DATA SUPPLIED =>
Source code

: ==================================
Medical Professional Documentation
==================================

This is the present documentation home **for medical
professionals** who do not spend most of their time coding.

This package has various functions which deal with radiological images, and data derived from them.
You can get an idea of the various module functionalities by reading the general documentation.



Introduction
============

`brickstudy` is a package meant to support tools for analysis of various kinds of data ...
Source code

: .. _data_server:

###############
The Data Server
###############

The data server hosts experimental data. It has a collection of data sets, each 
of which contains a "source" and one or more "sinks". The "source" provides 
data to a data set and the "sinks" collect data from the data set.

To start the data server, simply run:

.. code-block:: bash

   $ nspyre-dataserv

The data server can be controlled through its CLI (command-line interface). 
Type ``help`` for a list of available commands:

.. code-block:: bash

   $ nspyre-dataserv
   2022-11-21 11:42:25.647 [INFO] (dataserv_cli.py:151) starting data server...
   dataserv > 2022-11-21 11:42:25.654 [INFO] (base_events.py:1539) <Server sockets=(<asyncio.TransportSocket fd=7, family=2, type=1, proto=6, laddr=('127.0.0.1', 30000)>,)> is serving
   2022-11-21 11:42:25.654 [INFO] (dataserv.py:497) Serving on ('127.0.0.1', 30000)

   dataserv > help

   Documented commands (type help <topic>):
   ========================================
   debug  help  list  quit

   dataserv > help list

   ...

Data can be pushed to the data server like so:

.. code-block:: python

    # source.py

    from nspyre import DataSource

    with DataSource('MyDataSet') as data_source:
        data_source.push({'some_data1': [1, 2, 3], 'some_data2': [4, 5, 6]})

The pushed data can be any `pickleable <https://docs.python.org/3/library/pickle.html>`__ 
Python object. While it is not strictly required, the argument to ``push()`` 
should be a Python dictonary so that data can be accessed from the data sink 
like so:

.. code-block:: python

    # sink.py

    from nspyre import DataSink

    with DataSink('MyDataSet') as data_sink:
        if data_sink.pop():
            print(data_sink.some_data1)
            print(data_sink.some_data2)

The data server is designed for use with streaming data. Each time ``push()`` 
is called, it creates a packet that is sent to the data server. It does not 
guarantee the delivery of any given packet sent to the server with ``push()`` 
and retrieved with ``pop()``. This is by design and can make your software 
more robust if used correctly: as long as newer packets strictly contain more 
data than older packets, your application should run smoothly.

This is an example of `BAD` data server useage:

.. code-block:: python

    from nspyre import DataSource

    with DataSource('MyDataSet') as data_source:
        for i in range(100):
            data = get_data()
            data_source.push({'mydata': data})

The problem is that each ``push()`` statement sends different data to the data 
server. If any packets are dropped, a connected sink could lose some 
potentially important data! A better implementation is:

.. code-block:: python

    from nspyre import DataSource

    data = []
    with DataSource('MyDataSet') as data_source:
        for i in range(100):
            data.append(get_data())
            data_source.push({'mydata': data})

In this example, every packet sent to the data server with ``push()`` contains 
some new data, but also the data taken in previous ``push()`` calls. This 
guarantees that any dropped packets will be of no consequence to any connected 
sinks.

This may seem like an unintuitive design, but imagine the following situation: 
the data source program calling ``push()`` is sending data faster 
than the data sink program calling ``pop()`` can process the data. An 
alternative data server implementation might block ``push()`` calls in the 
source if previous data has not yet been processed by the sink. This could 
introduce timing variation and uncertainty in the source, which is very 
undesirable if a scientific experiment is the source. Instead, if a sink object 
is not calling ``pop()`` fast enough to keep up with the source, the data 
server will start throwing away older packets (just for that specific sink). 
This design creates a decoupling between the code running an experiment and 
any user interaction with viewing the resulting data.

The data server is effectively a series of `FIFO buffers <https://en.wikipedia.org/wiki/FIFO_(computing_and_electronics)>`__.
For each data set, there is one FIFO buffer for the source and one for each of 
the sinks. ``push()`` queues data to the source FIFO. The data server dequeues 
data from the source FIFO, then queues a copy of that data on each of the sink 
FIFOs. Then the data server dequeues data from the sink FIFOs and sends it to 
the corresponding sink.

INSTRUCTIONS FOR THE TASK => Every record above must appear again in the answer, unchanged.

ANSWER BELOW =>
Source code

: ==================================
Medical Professional Documentation
==================================

This is the present documentation home **for medical
professionals** who do not spend most of their time coding.

This package has various functions which deal with radiological images, and data derived from them.
You can get an idea of the various module functionalities by reading the general documentation.



Introduction
============

`brickstudy` is a package meant to support tools for analysis of various kinds of data ...
Source code

: .. _data_server:

###############
The Data Server
###############

The data server hosts experimental data. It has a collection of data sets, each 
of which contains a "source" and one or more "sinks". The "source" provides 
data to a data set and the "sinks" collect data from the data set.

To start the data server, simply run:

.. code-block:: bash

   $ nspyre-dataserv

The data server can be controlled through its CLI (command-line interface). 
Type ``help`` for a list of available commands:

.. code-block:: bash

   $ nspyre-dataserv
   2022-11-21 11:42:25.647 [INFO] (dataserv_cli.py:151) starting data server...
   dataserv > 2022-11-21 11:42:25.654 [INFO] (base_events.py:1539) <Server sockets=(<asyncio.TransportSocket fd=7, family=2, type=1, proto=6, laddr=('127.0.0.1', 30000)>,)> is serving
   2022-11-21 11:42:25.654 [INFO] (dataserv.py:497) Serving on ('127.0.0.1', 30000)

   dataserv > help

   Documented commands (type help <topic>):
   ========================================
   debug  help  list  quit

   dataserv > help list

   ...

Data can be pushed to the data server like so:

.. code-block:: python

    # source.py

    from nspyre import DataSource

    with DataSource('MyDataSet') as data_source:
        data_source.push({'some_data1': [1, 2, 3], 'some_data2': [4, 5, 6]})

The pushed data can be any `pickleable <https://docs.python.org/3/library/pickle.html>`__ 
Python object. While it is not strictly required, the argument to ``push()`` 
should be a Python dictonary so that data can be accessed from the data sink 
like so:

.. code-block:: python

    # sink.py

    from nspyre import DataSink

    with DataSink('MyDataSet') as data_sink:
        if data_sink.pop():
            print(data_sink.some_data1)
            print(data_sink.some_data2)

The data server is designed for use with streaming data. Each time ``push()`` 
is called, it creates a packet that is sent to the data server. It does not 
guarantee the delivery of any given packet sent to the server with ``push()`` 
and retrieved with ``pop()``. This is by design and can make your software 
more robust if used correctly: as long as newer packets strictly contain more 
data than older packets, your application should run smoothly.

This is an example of `BAD` data server useage:

.. code-block:: python

    from nspyre import DataSource

    with DataSource('MyDataSet') as data_source:
        for i in range(100):
            data = get_data()
            data_source.push({'mydata': data})

The problem is that each ``push()`` statement sends different data to the data 
server. If any packets are dropped, a connected sink could lose some 
potentially important data! A better implementation is:

.. code-block:: python

    from nspyre import DataSource

    data = []
    with DataSource('MyDataSet') as data_source:
        for i in range(100):
            data.append(get_data())
            data_source.push({'mydata': data})

In this example, every packet sent to the data server with ``push()`` contains 
some new data, but also the data taken in previous ``push()`` calls. This 
guarantees that any dropped packets will be of no consequence to any connected 
sinks.

This may seem like an unintuitive design, but imagine the following situation: 
the data source program calling ``push()`` is sending data faster 
than the data sink program calling ``pop()`` can process the data. An 
alternative data server implementation might block ``push()`` calls in the 
source if previous data has not yet been processed by the sink. This could 
introduce timing variation and uncertainty in the source, which is very 
undesirable if a scientific experiment is the source. Instead, if a sink object 
is not calling ``pop()`` fast enough to keep up with the source, the data 
server will start throwing away older packets (just for that specific sink). 
This design creates a decoupling between the code running an experiment and 
any user interaction with viewing the resulting data.

The data server is effectively a series of `FIFO buffers <https://en.wikipedia.org/wiki/FIFO_(computing_and_electronics)>`__.
For each data set, there is one FIFO buffer for the source and one for each of 
the sinks. ``push()`` queues data to the source FIFO. The data server dequeues 
data from the source FIFO, then queues a copy of that data on each of the sink 
FIFOs. Then the data server dequeues data from the sink FIFOs and sends it to 
the corresponding sink.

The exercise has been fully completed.